Violence Declines in Iraq, Families Return

thumb_1194891980333_0p3978031253291041.jpgBy John Jessup / CBN News
Thousands of families are coming back to their homes in Iraq. And even a Christian church has reopened in Baghdad.
Violence in Iraq has taken a turn for the better.

The military says bombing and suicide attacks are down dramatically — down 77 percent from last year.Rocket and mortar attacks are also on the decline — down three months in a row and at the lowest level since February 2006.

The positive turnaround prompted Iraq’s prime minister to declare that “The sectarianism intended as a gate of evil and fire in Iraq is now closed.”

The numbers have been falling steadily since a spike last June and after a surge of 30,000 U.S. troops deployed to Iraq and initiated their plan to secure Baghdad.
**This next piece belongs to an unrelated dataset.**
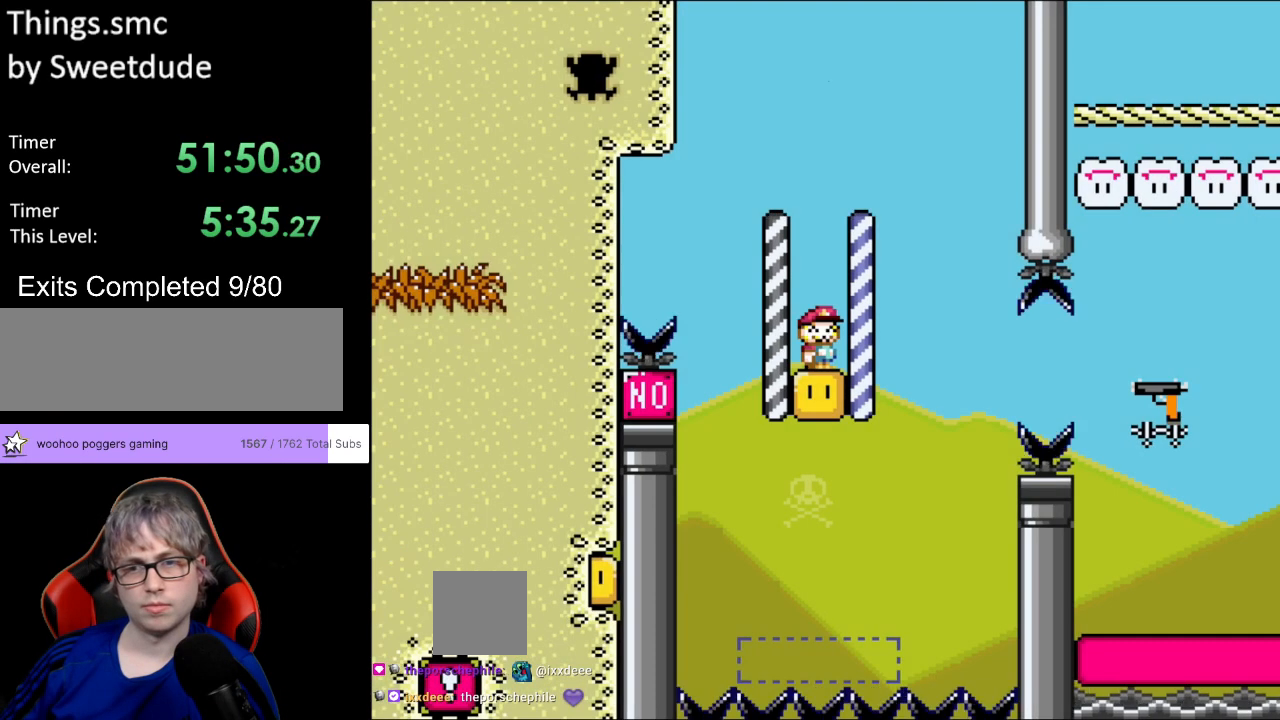
{"buttons": ["B", "Y", "L1"], "events": [[100, "L1", "down"], [183, "B", "down"], [217, "DPAD_RIGHT", "down"], [267, "L1", "up"], [400, "L1", "down"], [433, "DPAD_RIGHT", "up"]]}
Both Iraqi and U.S. officials say much of the success comes from putting Al Qaeda and other extremist groups on the run.

The same is true for the Al Anbar province, where Sunni tribes and clans continue to work with coalition forces to put Al Qaeda in Iraq out of business.

Just a year ago, U.S. officials had all but given up hope for the region.

But it’s not only the fewer numbers of attacks that are telling the story.

Another sign of progress, businesses are once again opening their doors and staying open later.

Eager entrepreneurs are applying for grant money to set up shop.

Also revealing a turn in tide, thousands of Iraqis who previously fled their homes for safety are now coming back upon news that their old neighborhoods are once again safe.

According to one government report, 3,100 people have returned to their homes in Baghdad in the past 90 days alone.

Perhaps most telling, this cross that now rests over St. John’s Chaldean Church in Baghdad.

The church closed it doors for more than six months because of fighting in the area.

The sharp decline in violence is not only restoring hope for some Iraqis, but faith that their country can be made whole.